◆ Assignment
When a line in the listing contains the string "github", pick it out and copy it.

◆ Data for analysis
::::::::

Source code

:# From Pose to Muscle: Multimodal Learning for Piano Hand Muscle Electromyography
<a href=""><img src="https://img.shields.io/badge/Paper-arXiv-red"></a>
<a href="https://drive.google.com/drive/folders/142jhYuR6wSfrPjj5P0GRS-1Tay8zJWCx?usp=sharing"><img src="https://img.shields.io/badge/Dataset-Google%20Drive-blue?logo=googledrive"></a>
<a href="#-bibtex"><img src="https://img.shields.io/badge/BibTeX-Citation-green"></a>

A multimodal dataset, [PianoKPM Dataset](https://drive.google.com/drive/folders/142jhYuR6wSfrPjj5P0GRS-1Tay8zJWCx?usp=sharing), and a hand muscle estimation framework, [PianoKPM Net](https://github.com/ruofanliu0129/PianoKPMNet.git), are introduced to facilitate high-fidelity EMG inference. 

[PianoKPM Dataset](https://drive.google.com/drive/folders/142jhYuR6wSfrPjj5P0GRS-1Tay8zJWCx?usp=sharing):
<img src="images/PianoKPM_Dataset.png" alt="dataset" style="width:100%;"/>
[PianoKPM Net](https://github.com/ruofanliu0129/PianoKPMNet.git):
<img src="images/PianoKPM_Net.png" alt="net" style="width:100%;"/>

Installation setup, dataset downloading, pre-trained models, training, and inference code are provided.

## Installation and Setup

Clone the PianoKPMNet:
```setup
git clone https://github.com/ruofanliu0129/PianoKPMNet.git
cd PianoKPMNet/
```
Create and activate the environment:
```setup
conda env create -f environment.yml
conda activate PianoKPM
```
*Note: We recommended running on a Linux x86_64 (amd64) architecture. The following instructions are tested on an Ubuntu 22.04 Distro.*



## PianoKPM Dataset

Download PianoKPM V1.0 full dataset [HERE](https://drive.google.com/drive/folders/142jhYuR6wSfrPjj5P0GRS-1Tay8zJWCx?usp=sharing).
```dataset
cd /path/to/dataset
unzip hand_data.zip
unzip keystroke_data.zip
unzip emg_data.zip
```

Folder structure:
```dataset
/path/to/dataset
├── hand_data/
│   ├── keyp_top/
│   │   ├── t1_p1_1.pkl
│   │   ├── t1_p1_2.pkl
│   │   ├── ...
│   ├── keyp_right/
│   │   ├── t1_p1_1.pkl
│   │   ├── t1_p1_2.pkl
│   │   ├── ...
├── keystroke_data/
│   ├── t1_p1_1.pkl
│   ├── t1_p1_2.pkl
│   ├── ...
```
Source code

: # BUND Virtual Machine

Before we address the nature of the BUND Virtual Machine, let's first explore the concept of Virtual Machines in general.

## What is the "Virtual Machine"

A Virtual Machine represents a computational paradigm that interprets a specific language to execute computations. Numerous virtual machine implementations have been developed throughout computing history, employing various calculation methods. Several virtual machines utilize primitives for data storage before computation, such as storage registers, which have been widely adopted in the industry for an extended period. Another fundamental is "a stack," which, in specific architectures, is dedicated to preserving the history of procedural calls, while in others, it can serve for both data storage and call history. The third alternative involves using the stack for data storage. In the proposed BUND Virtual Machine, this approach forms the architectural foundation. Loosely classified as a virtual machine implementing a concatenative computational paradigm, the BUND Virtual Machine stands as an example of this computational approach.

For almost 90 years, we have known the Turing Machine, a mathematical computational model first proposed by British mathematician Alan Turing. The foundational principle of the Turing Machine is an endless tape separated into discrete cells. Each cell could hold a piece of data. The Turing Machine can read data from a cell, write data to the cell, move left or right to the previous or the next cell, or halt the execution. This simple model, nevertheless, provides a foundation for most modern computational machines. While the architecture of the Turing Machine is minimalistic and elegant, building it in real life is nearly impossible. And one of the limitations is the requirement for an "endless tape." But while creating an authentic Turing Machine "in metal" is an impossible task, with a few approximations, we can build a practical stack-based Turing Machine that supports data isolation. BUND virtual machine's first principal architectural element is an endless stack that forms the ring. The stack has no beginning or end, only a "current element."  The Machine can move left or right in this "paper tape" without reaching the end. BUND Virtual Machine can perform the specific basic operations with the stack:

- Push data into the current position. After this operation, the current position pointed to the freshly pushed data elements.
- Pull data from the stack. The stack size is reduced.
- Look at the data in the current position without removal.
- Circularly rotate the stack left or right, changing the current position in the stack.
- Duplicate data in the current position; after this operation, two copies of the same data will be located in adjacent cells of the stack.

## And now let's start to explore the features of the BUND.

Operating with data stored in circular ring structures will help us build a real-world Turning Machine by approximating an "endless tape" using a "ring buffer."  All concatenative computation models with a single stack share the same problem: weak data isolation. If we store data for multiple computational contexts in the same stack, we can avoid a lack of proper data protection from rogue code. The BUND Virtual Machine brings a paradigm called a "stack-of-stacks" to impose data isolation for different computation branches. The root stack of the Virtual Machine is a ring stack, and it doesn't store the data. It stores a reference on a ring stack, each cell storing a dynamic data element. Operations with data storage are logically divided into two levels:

::::::::

◆ Answer section
A multimodal dataset, [PianoKPM Dataset](https://drive.google.com/drive/folders/142jhYuR6wSfrPjj5P0GRS-1Tay8zJWCx?usp=sharing), and a hand muscle estimation framework, [PianoKPM Net](https://github.com/ruofanliu0129/PianoKPMNet.git), are introduced to facilitate high-fidelity EMG inference. 
[PianoKPM Net](https://github.com/ruofanliu0129/PianoKPMNet.git):
git clone https://github.com/ruofanliu0129/PianoKPMNet.git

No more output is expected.